◆ Task description ◆
Each line from the one with "Breast MRI, one axial slice. Position" through the end of the records below should be transcribed exactly, and each picture should be skipped.

◆ Exercise data ◆
——

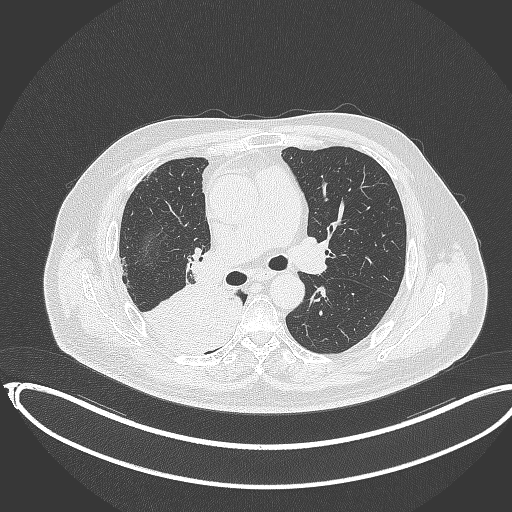
Chest CT, one axial slice; position 210 of 403 along the scan axis; reconstruction kernel B70f; lung window (W 1500 / L -600 HU); 512 × 512 image matrix. Male patient, age 68 years. From the clinical record (not read from this slice): clinical TNM (as recorded): T2a N0 M0.
Outlined on this slice (bounding box drawn by a radiologist):
- lung tumour (recorded histology: adenocarcinoma): bounding box <143,283,245,354> (left, top, right, bottom; pixels)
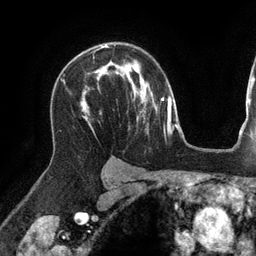
Breast MRI (dynamic contrast-enhanced), one axial slice; position 92 of 134 along the scan axis; cropped to one breast; dynamic contrast-enhanced series, time point 2 of 6 at this slice position (early post-contrast); 3 T; TE 2.7 ms, TR 6.5 ms; 256 × 256 image matrix, field of view 200 × 200 mm. Female patient.
Annotated regions visible in this slice (semi-automatically segmented with operator editing):
- enhancing-tissue mask used for the functional tumour volume (all voxels passing the contrast-enhancement thresholds inside the analysis volume; usually the tumour): box from (x=101, y=45) to (x=107, y=47) px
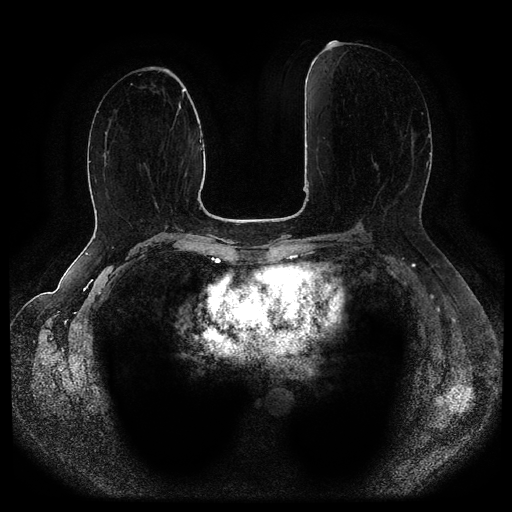
Breast MRI (dynamic contrast-enhanced, multi-phase), one axial slice. Slice 47 of 116 in the series (ordered by position). Dynamic contrast-enhanced series, time point 2 of 5 at this slice position (early post-contrast). 1.5 T. TE 2.6 ms, TR 5.3 ms. 2 mm slice thickness. 512 × 512 image matrix, field of view 360 × 360 mm. Female patient, age 55 years.
Outlined on this slice (semi-automatic segmentation, software-assisted and operator-edited):
- breast lesion (labelled benign in the annotation): bounding box <375,163,378,167> (left, top, right, bottom; pixels)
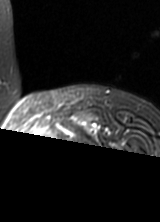
MRI of an extremity soft-tissue mass, one axial slice. Slice 56 of 69 in the series (ordered by position). T2-weighted fat-saturated. MR volume resampled by the dataset authors to the PET/CT grid (not the native acquisition matrix). 160 × 222 image matrix, field of view 156 × 217 mm. Female patient. From the clinical record (not read from this slice): histological type: pleomorphic leiomyosarcoma; grade: high; site of the primary tumour: left thigh.
Structures marked on this image (expert contour drawn on MRI and transferred to this co-registered scan by the dataset authors):
- gross tumour volume including surrounding oedema: box from (x=32, y=130) to (x=55, y=151) px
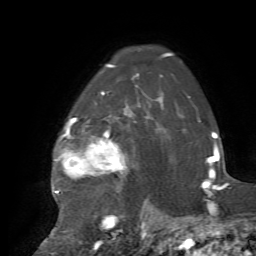
Breast MRI, one axial slice. Slice 54 of 72 in the series (ordered by position). Cropped to one breast. Dynamic contrast-enhanced series, time point 2 of 7 at this slice position (early post-contrast). 1.5 T. TE 4.2 ms, TR 8.7 ms. 256 × 256 image matrix. Female patient.
Outlined on this slice (semi-automatically segmented with operator editing):
- enhancing-tissue mask used for the functional tumour volume (all voxels passing the contrast-enhancement thresholds inside the analysis volume; usually the tumour): bounding box (x1, y1, x2, y2) in pixels: (53, 92, 129, 231)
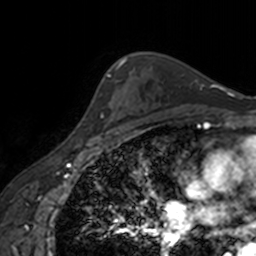
Breast MRI, one axial slice. Position 118 of 160 along the scan axis. Cropped to one breast. Dynamic contrast-enhanced series, time point 2 of 7 at this slice position (early post-contrast). 3 T. TE 1.7 ms, TR 4 ms. 1 mm slice thickness. 256 × 256 image matrix, field of view 170 × 170 mm. Female patient.
Structures marked on this image (semi-automatic segmentation, software-assisted and operator-edited):
- enhancing-tissue mask used for the functional tumour volume (all voxels passing the contrast-enhancement thresholds inside the analysis volume; usually the tumour): bounding box (x1, y1, x2, y2) in pixels: (89, 131, 116, 139)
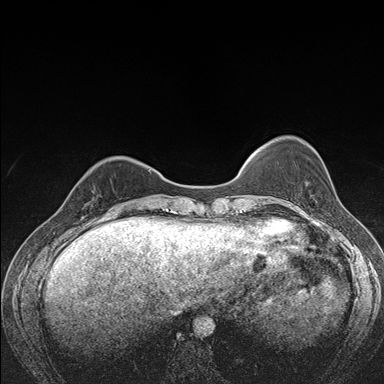
Breast MRI (dynamic contrast-enhanced), one axial slice. Dynamic contrast-enhanced series, time point 2 of 7 at this slice position (early post-contrast). 1.5 T. TE 1.5 ms, TR 4.2 ms. 1.1 mm slice thickness. 384 × 384 image matrix, field of view 310 × 310 mm. Female patient.
Outlined on this slice (semi-automatically segmented with operator editing):
- enhancing-tissue mask used for the functional tumour volume (all voxels passing the contrast-enhancement thresholds inside the analysis volume; usually the tumour): box from (x=77, y=184) to (x=101, y=206) px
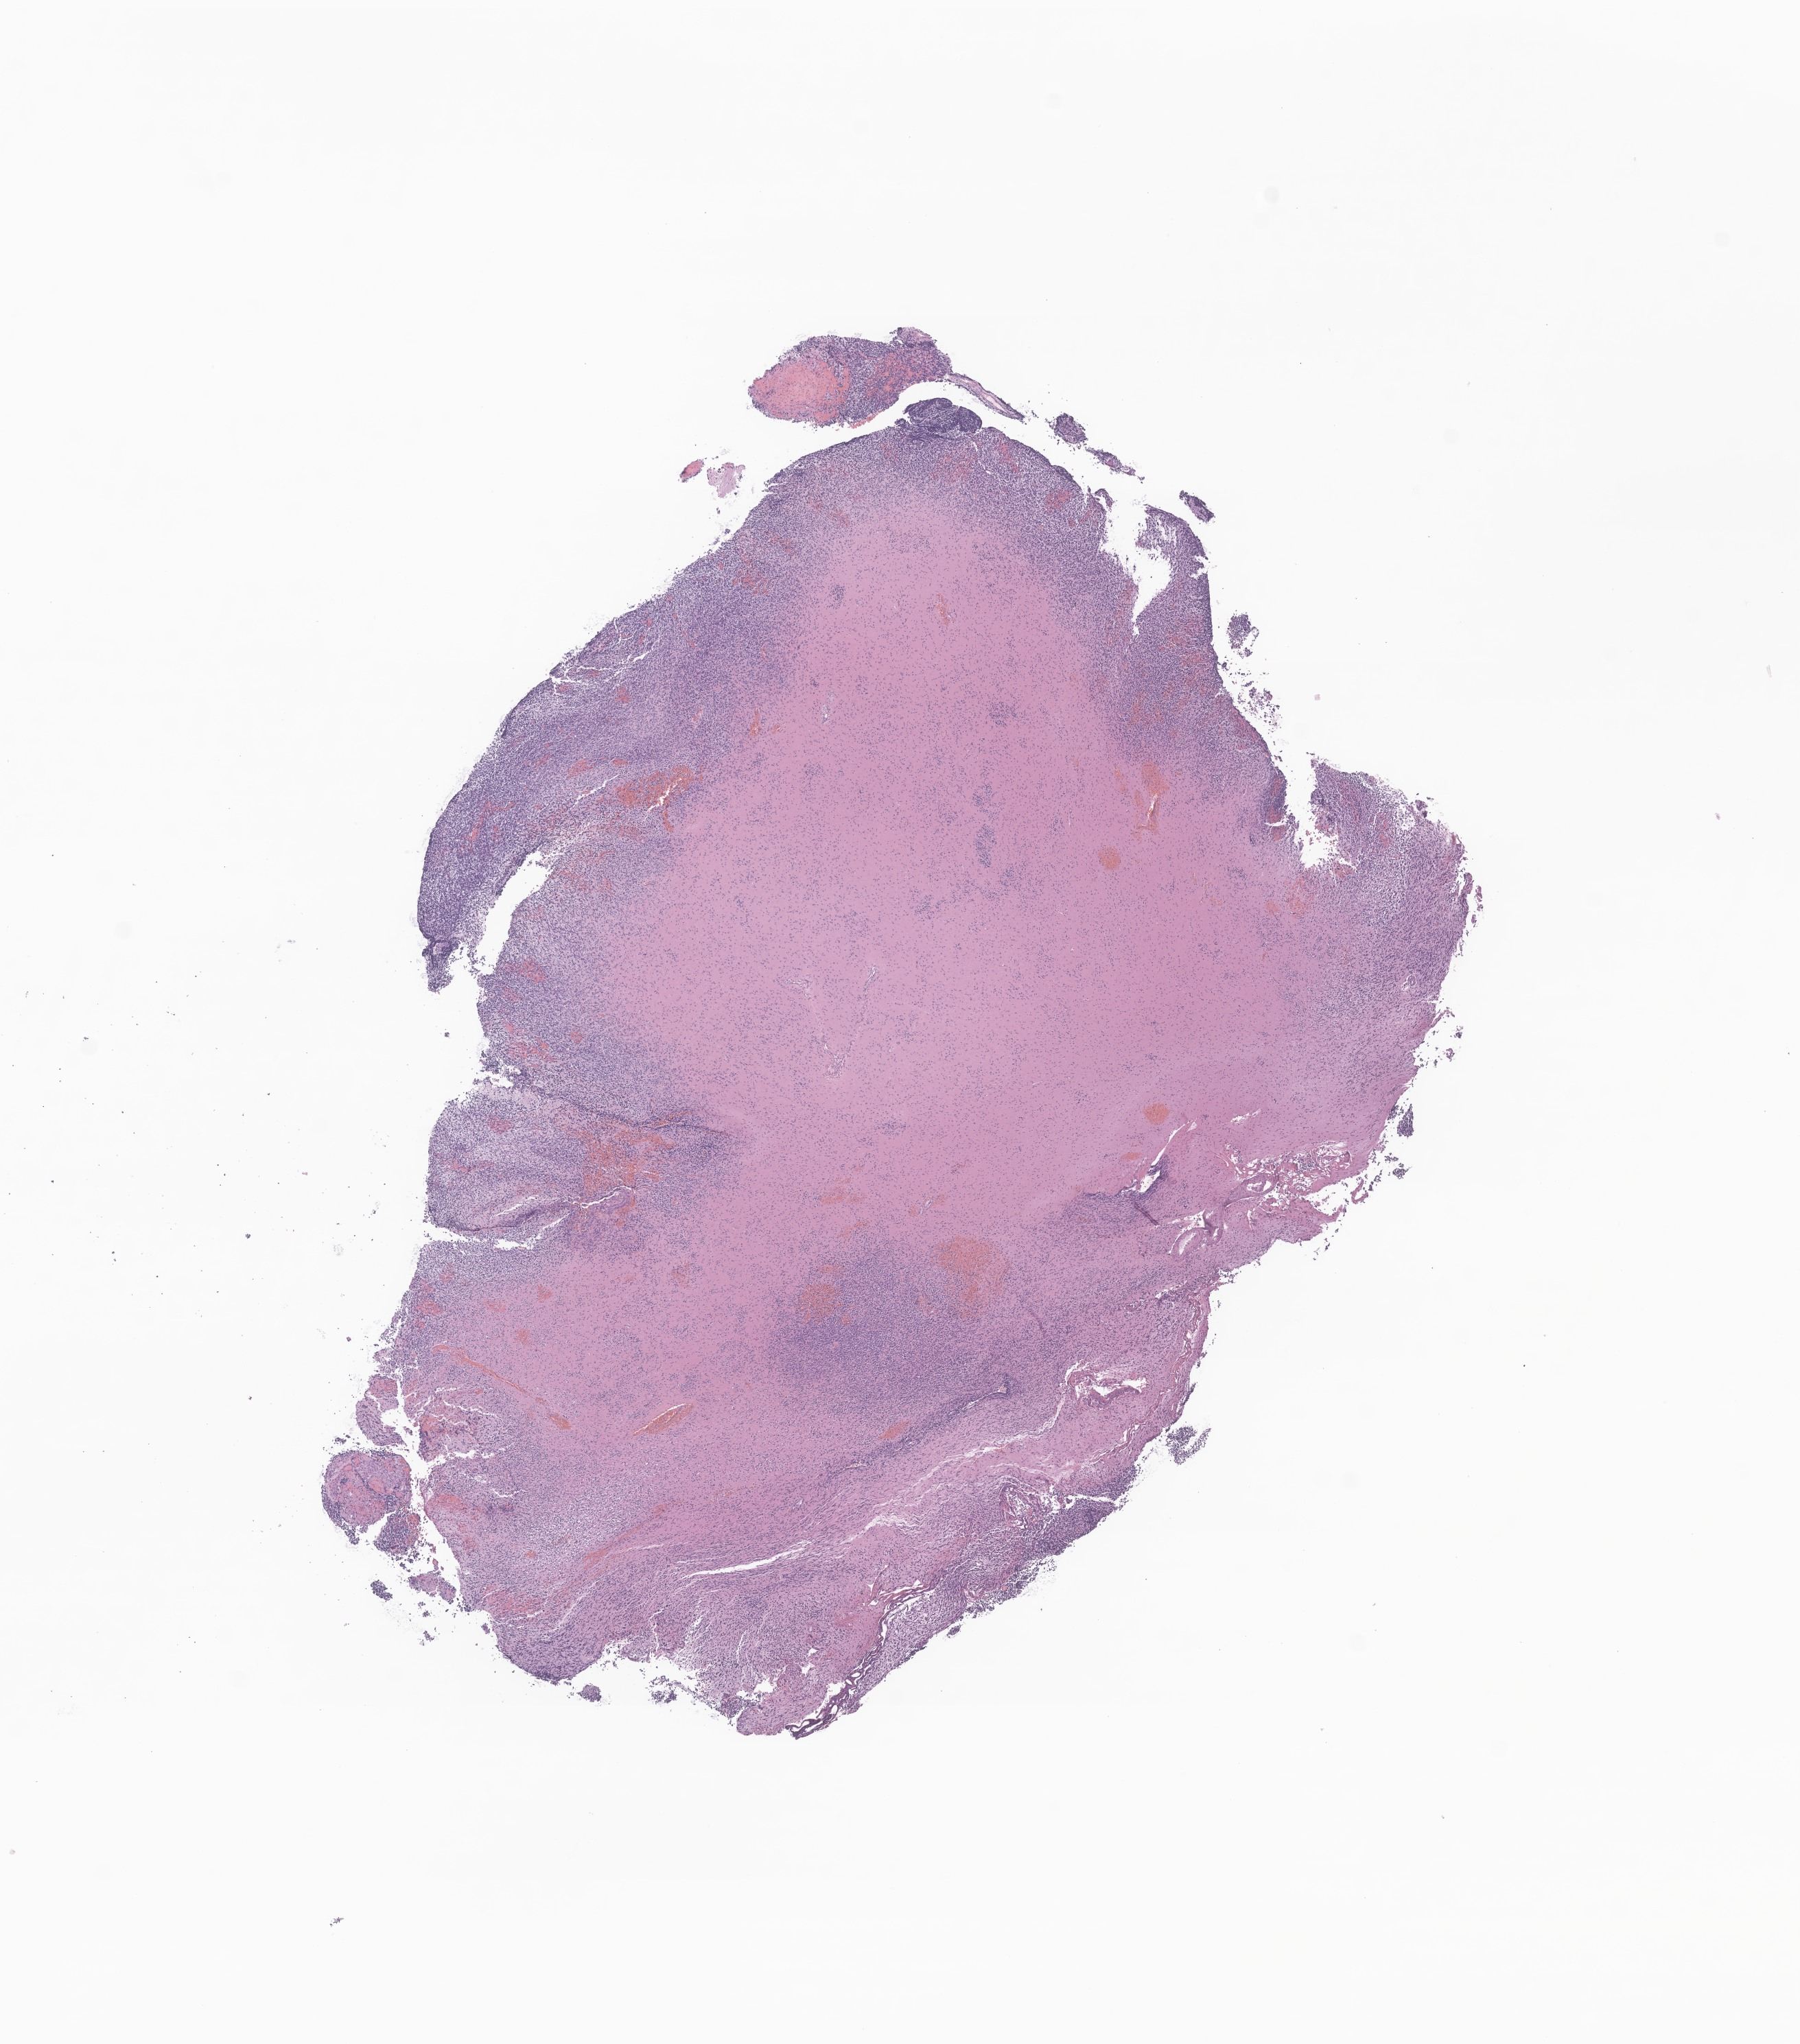
Whole-slide image, hematoxylin and eosin (H&E) stain of tumor tissue from the brain — shown as a low-resolution overview of the whole scanned area (about 11.1 x 12.6 mm); FFPE section. Patient female; age 108 months (9 years).
Recorded diagnosis: Neoplasm, uncertain whether benign or malignant.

——

◆ Result of the task ◆
Breast MRI, one axial slice. Position 118 of 160 along the scan axis. Cropped to one breast. Dynamic contrast-enhanced series, time point 2 of 7 at this slice position (early post-contrast). 3 T. TE 1.7 ms, TR 4 ms. 1 mm slice thickness. 256 × 256 image matrix, field of view 170 × 170 mm. Female patient.
Structures marked on this image (semi-automatic segmentation, software-assisted and operator-edited):
- enhancing-tissue mask used for the functional tumour volume (all voxels passing the contrast-enhancement thresholds inside the analysis volume; usually the tumour): bounding box (x1, y1, x2, y2) in pixels: (89, 131, 116, 139)
Breast MRI (dynamic contrast-enhanced), one axial slice. Dynamic contrast-enhanced series, time point 2 of 7 at this slice position (early post-contrast). 1.5 T. TE 1.5 ms, TR 4.2 ms. 1.1 mm slice thickness. 384 × 384 image matrix, field of view 310 × 310 mm. Female patient.
Outlined on this slice (semi-automatically segmented with operator editing):
- enhancing-tissue mask used for the functional tumour volume (all voxels passing the contrast-enhancement thresholds inside the analysis volume; usually the tumour): box from (x=77, y=184) to (x=101, y=206) px
Whole-slide image, hematoxylin and eosin (H&E) stain of tumor tissue from the brain — shown as a low-resolution overview of the whole scanned area (about 11.1 x 12.6 mm); FFPE section. Patient female; age 108 months (9 years).
Recorded diagnosis: Neoplasm, uncertain whether benign or malignant.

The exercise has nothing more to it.